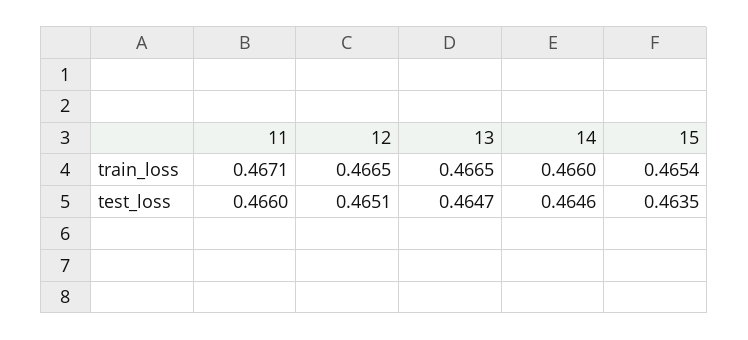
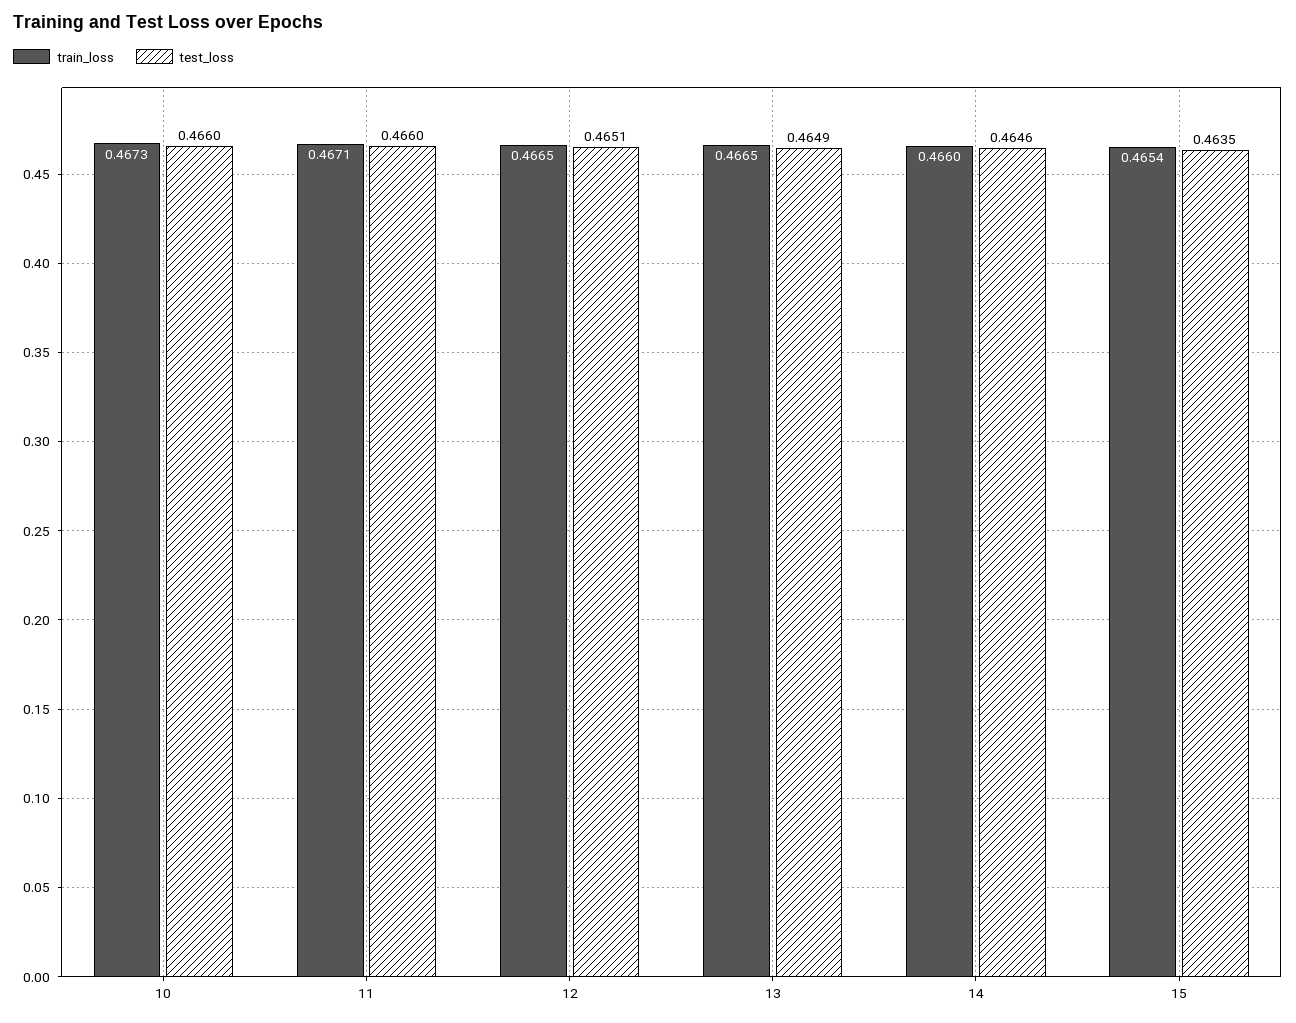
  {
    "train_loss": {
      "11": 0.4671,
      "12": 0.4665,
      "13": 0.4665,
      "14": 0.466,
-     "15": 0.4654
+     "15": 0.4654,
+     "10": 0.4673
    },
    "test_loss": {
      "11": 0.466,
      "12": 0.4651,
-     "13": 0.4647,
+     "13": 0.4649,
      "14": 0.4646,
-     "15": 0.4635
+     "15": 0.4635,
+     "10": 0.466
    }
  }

Assignment
Every entry above has to be repeated exactly, apart from its pictures.

Problem solution
  {
    "train_loss": {
      "11": 0.4671,
      "12": 0.4665,
      "13": 0.4665,
      "14": 0.466,
-     "15": 0.4654
+     "15": 0.4654,
+     "10": 0.4673
    },
    "test_loss": {
      "11": 0.466,
      "12": 0.4651,
-     "13": 0.4647,
+     "13": 0.4649,
      "14": 0.4646,
-     "15": 0.4635
+     "15": 0.4635,
+     "10": 0.466
    }
  }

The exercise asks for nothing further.